March 07, 2016       Ekonomi & Bisnis, Politik, z_Editor's Choice      
Reka konsep odong-odong Autodong D'Odong yang akan diproduksi oleh PT. Autodong Prima Indonesia. Pendiri Autodong, Boris Alfian Primandi, menawarkan kepada DPR-RI untuk membeli produknya menggantikan bus Mercedes-Benz yang baru dibeli oleh lembaga legislatif tersebut untuk meninjau pasar tradisional. (photo courtesy of kaskus.co.id, coconuts.co, terkininews.com, edited by POS RONDA)

Reka konsep odong-odong Autodong D’Odong yang akan diproduksi oleh PT. Autodong Prima Indonesia. Pendiri Autodong, Boris Alfian Primandi, menawarkan kepada DPR-RI untuk membeli produknya menggantikan bus Mercedes-Benz yang baru dibeli oleh lembaga legislatif tersebut untuk meninjau pasar tradisional. (photo courtesy of kaskus.co.id, coconuts.co, terkininews.com, edited by POS RONDA)

JAKARTA, POS RONDA – Dewan Perwakilan Rakyat Republik Indonesia (DPR-RI) disarankan menjual bus barunya yang bermerk Mercedes-Benz untuk diganti dengan odong-odong. Saran ini disampaikan oleh Boris Alfian Primandi, pendiri dan CEO dari PT. Autodong Prima Indonesia, perusahaan start-up baru asal Indonesia yang bergerak di bidang penelitian dan produksi odong-odong.

Boris berpendapat bahwa bus baru itu kurang cocok untuk dijadikan sebagai alat transportasi untuk melakukan monitor dan sidak pasar tradisional, seperti yang dikatakan oleh Wakil Ketua DPR-RI, Agus Hermanto.

“Bisa saja beberapa anggota komisi ingin melihat pasar tradisional, bagaimana masalah harga, apa dampak kenaikan harga BBM. Kalau busnya jelek, nanti enggak enak kalau mogok di jalan,” ujar Agus saat dikutip oleh kompas.com bulan Januari lalu.

Agar para anggota DPR terlihat lebih merakyat saat mengunjungi pasar tradisional, Boris menyebutkan bahwa seharusnya mereka menggunakan odong-odong yang merupakan sarana transportasi kekinian di kantong-kantong kampung ibukota dan sekitarnya.

“Yang paling penting adalah odong-odong ini jauh lebih hemat dari segi harga dan perawatan dibandingkan bus-bus eksekutif yang besar itu. Lagipula, odong-odong jauh lebih fleksibel dan tidak terlalu mencolok perhatian saat akan melakukan sidak ataupun blusukan ke pasar tradisional. Masa iya judulnya blusukan tapi kendaraannya mentereng seperti itu?” ujar Boris di kantor Autodong, Jakarta, pagi ini (7/3).
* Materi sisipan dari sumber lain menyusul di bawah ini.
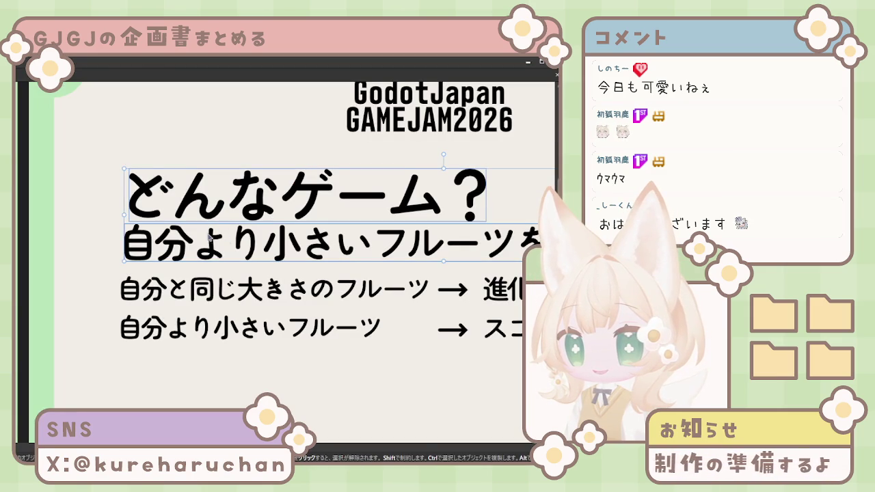
drag(203, 197, 197, 198)
click(191, 254)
Meski demikian, pihaknya tidak mengesampingkan kenyamanan. Mengingat para penumpang odong-odong produksinya adalah anggota legislatif, pihaknya juga menempatkan beberapa fasilitas yang sesuai untuk menunjang kinerja.
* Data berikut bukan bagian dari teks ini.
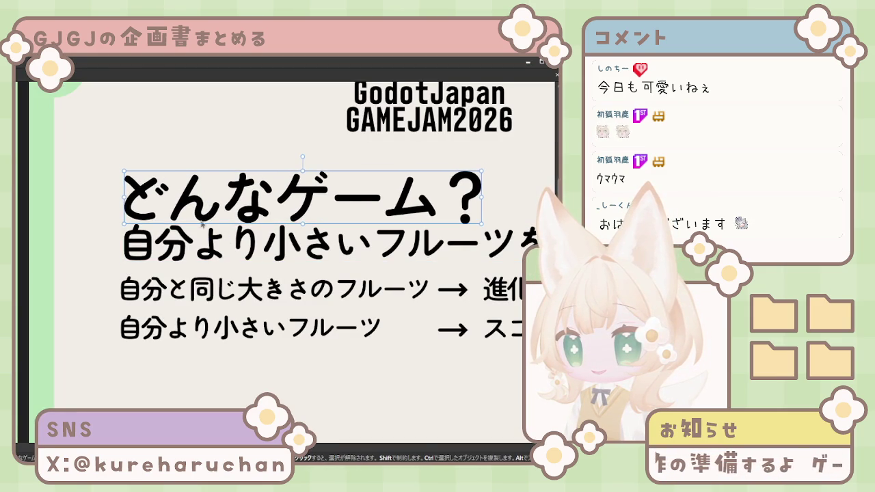
shift+click(209, 218)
“Tentu saja desain odong-odong kami lebih inovatif. Kita tidak memungkiri bahwa anggota DPR pasti butuh fasilitas ekstra. Maka, untuk versi odong-odong khusus VIP, akan ada embedded modem, jadi bisa internetan dengan wifi. Selain itu, ada fitur Disciplinarian GPS yang mampu memastikan odong-odong itu sampai ke tempat tujuan tepat waktu dan tidak melenceng dari apa yang sudah dijadwalkan. Namun sayangnya memang belum ada kamar mandi di dalam odong-odong karena keterbatasan ruang, tapi untuk setiap pembelian produk kami, nanti mendapat bonus setengah lusin pispot secara cuma-cuma,” tambahnya.
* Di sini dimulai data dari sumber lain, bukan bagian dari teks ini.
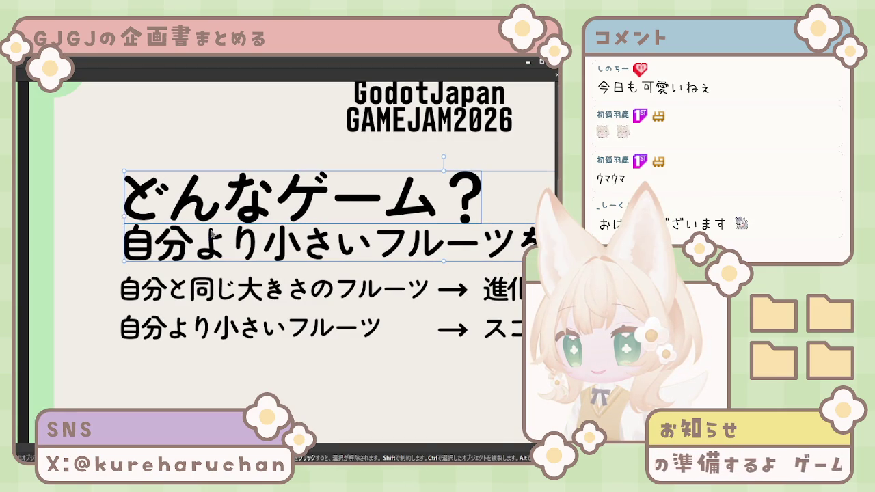
mouse_move(219, 248)
mouse_down()
mouse_move(215, 265)
mouse_move(282, 244)
mouse_up()
shift+click(283, 244)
Odong-odong untuk konsumen kelas VIP ini nanti akan diberi nama Autodong D’Odong dan mampu menampung sembilan penumpang. Boris juga menekankan bahwa kendaraan ini lebih ramah lingkungan, karena akan menggunakan panel surya untuk dipasang di atap. Selain itu, terdapat beberapa panel lantai D’Odong yang dapat dibuka, jadi sehingga pada saat penumpang ingin berolahraga, odong-odong ini bisa dijalankan dengan tenaga kaki seperti mobil purba dalam serial Flintstones.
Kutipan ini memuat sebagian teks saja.